Tricia Abe concluded that inferring phylogenetic histories is an incomplete science, "compatibility" of data is largely dependent on the sources of incongruence between data sets, and finally, interpreting different data sets still relies on background knowledge.

References: please see this list provided by Tricia Abe

 

Discussion

Discussant: Keith Jackson

Keith Jackson began the discussion by presenting an overhead, which summarized the four types of incongruence (from Brower et al., 1996). The discussion immediately exploded, many participants insisting that Type 3 incongruence is based on homoplasy discovered in separate analysis of partitioned data sets, which is different than "mosaic incongruence" which is an example of Type 2 incongruence. Jackson's approach to starting a discussion was both novel and effective.

Graham pointed out that the problem with using 'true' tree topologies is that those phylogenies can have long branch lengths and result from cladogenesis a long time ago, prompting Jackson to ask, "What is a true phylogenetic history?"

Graham remarked that the truth can be a hypothesis or an inference depending on your philosophy. He believes that statistics (i.e.: bootstrapping) can be used to test the robustness and accuracy of the 'truth'. Strobeck disagreed, remarking that bootstrap tests data robustness but unless the data is 'right' it won't support the true hypothesis. Graham countered that the systematist first has to assume that the data reflect the true phylogeny and then the data can be tested with bootstrapping. Both parties agreed, 'garbage in, garbage out'.

Spence asked, "If one data set gives a polytomy, whereas two other data sets result in resolved trees, is it appropriate to combine the data or should it be analyzed separately?" Given such a scenario, Polzhein would request additional independent data. Cameron argues that if the two resolved data sets agree, then they should be combined; if, however, the two resolved data sets disagree, combining them will result in a polytomy.

Wilson asked of Graham, "Are the three chloroplast (in Graham et al., 1998) genes independent?" Graham replied that there is very little evidence for jumping genes and lineage sorting in the chloroplast genome of plants. Additionally, his data set had no signs of region duplication. Wilson asked if there were any problems associated with paternal versus maternal chloroplast genomes. Graham argued that only maternal chloroplast genomes are passed on to F1's in the Pontederiaceae and the problem with maternal versus paternal inheritance of genetic information is a problem with all genes.

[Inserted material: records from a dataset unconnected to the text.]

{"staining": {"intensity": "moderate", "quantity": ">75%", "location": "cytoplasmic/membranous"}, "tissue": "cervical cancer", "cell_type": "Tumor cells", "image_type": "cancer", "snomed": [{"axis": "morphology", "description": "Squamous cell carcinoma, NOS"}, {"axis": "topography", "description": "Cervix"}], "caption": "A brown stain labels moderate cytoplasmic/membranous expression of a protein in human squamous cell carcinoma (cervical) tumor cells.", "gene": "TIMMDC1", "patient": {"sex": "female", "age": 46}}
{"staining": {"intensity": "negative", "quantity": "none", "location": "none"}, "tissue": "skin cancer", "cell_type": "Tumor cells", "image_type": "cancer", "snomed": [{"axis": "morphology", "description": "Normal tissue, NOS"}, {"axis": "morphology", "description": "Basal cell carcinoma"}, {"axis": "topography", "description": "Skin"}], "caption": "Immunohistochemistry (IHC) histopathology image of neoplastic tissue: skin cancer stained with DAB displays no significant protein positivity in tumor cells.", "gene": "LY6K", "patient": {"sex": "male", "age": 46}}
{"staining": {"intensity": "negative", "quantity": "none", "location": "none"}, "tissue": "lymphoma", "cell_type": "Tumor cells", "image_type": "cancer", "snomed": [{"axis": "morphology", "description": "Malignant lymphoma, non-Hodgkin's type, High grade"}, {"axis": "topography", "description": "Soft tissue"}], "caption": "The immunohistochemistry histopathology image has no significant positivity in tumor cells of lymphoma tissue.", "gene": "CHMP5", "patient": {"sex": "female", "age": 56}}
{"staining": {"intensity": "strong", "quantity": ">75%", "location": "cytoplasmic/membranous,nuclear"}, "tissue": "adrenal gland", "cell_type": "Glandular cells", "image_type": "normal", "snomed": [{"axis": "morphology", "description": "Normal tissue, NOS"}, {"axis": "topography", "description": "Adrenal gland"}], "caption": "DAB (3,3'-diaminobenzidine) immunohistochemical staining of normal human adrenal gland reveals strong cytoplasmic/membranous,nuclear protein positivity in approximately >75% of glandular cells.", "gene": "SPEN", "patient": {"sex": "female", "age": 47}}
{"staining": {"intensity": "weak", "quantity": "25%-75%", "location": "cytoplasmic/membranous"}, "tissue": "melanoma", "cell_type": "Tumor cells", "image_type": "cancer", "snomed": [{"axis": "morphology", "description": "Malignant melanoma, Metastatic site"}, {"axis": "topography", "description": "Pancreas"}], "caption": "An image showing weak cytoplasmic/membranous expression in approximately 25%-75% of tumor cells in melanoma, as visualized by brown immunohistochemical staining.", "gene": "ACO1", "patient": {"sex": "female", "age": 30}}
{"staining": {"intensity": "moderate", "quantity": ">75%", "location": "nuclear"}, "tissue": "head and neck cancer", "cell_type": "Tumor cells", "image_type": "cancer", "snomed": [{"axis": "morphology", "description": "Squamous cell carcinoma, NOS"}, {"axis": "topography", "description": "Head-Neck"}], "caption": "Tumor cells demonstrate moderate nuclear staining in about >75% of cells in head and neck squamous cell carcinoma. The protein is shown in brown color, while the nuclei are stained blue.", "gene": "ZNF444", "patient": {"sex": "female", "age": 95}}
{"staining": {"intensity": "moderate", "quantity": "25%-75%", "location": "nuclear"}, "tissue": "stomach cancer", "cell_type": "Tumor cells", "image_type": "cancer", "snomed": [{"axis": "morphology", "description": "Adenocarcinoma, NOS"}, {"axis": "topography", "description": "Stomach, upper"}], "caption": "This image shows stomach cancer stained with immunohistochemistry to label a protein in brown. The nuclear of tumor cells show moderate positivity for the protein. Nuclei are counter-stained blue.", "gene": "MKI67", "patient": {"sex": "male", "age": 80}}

Cameron shared a scenario where an amino acid sequence agrees with a morphological data set tree topology, but the base pair sequence from which the amino acid sequence was obtained is incongruent with the morphological data set. He then asked "Do you combine the amino acid and morphological data sets?" Graham responded that the data sets can be combined if the data is clean, but if the data is messy and prone to 'noise' then combining the data will overwhelm the phylogenetic signal.

Graham asked if the Brower et al. (1996) conclusions are valid (that nuclear gene topology is superior to mtDNA gene topology) and McIntyre argued that their conclusion was correct given their data.

The group was asked if they agreed with Brower et al. (1996), who concluded that explaining incongruence was not a task for systematists. The group was unified in their disagreement with this statement. Palmer expressed especially strong disapproval.

At the watering hole...Keith Jackson had the idea that the rift that we see in phylogenetic analysis was increased by the editors of Systematic Biology when they insisted that authors submitting a molecular sequence-based topology must discuss their results in respect to morphology.